Lightning bolt kills 11 in remote Colombian village. Source: ITN
A bolt of lightning has killed 11 members of a Colombian indigenous group and injured 19 others during a spiritual ceremony in an isolated mountain region.
The lightning struck the ceremonial hut where spiritual leaders of the Wiwa community of the Sierra Nevada de Santa Marta were holding a meeting on Sunday night. The building, made of adobe walls and thatched roof, burnt to the ground, according to local officials.
The wounded, many with first and second degree burns, were airlifted by army helicopter to receive treatment at hospitals in the Caribbean city of Santa Marta.
Rafael Mojica, a Wiwa leader who survived the accident, said that according to the group’s world view, when lightning strikes the spirits are indicating that some harm that has been done to the Earth must be repaired.
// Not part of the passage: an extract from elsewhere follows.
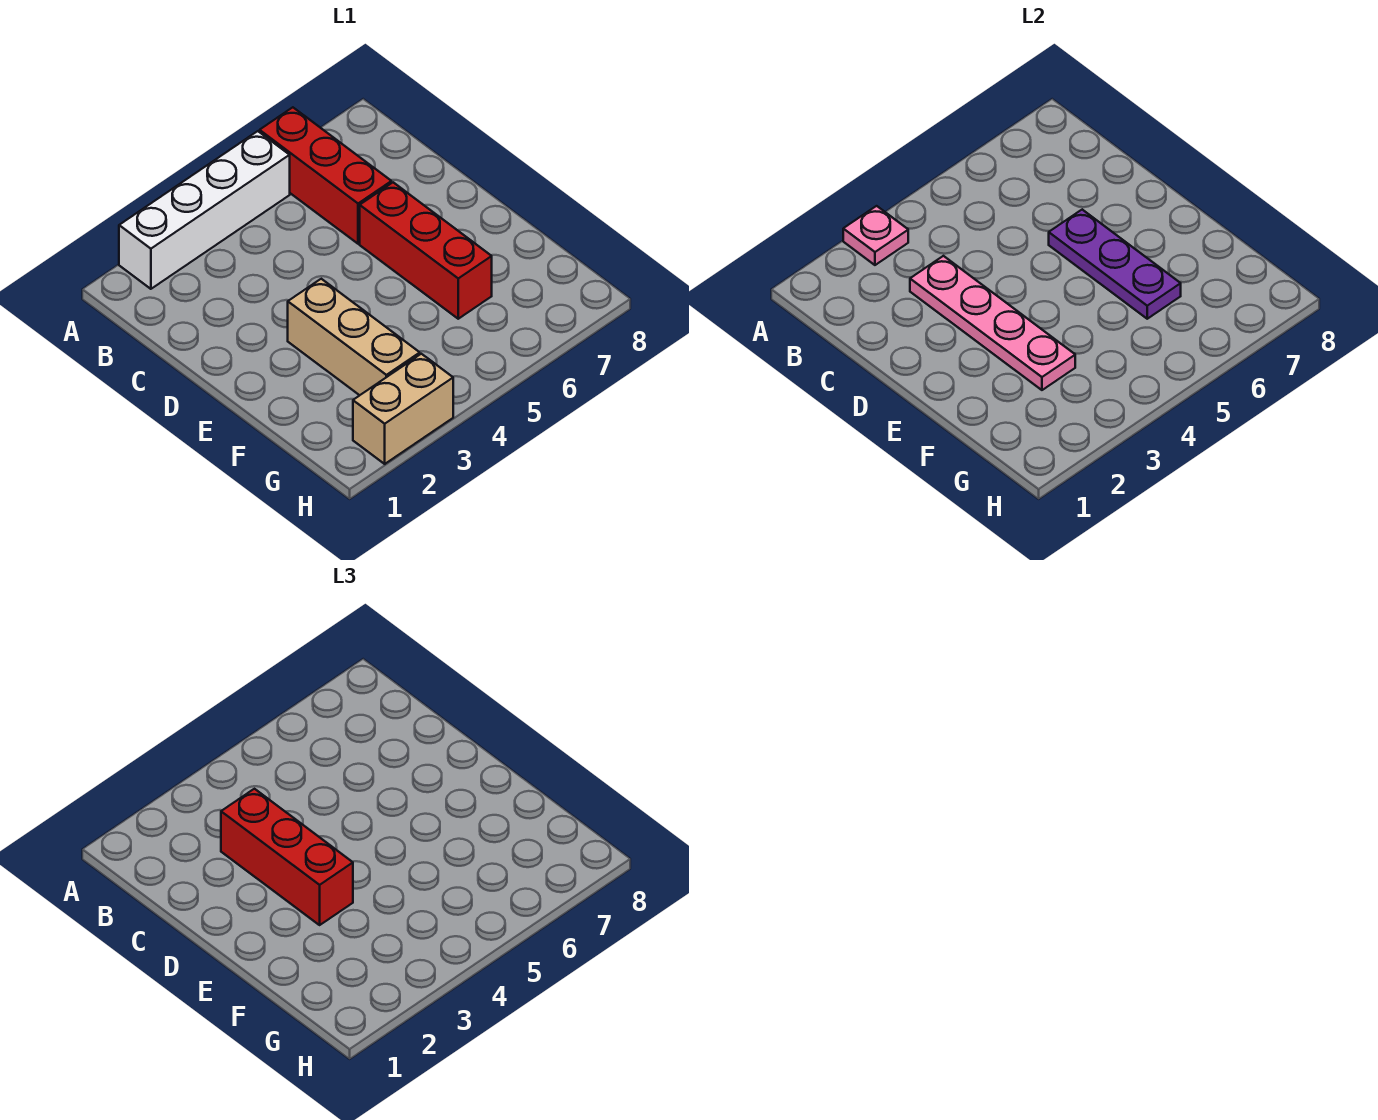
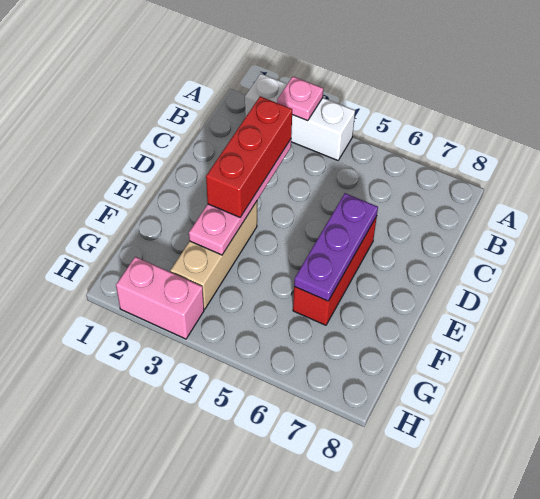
white brick A2:A5 level 1 -> white brick A2:A4 level 1
red brick A6:C6 level 1 -> none
tan brick H2:H3 level 1 -> pink brick H2:H3 level 1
“When lightning strikes in the woods the mamos [shamans] get together to decide what type of offering should be made,” Mojica told El Tiempo newspaper.
Between midnight on Sunday and 4am on Monday lightning struck more than 2,900 times – about 10 times per minute – in the Sierra Nevada, according to monitors.
With about 13,000 members, the Wiwa community has been hit particularly hard by forced displacement, murders and disappearances linked to Colombia’s internal armed conflict. In 2009 it was listed by the constitutional court among 36 endangered indigenous groups in the country.
The National Indigenous Organisation, ONIC, said the group was concerned about the future of the Wiwa because most of those who died were men, which leaves their families vulnerable.
Colombia’s president, Juan Manuel Santos, tweeted: “Our solidarity is with the Sierra Nevada de Santa Marta indigenous community.”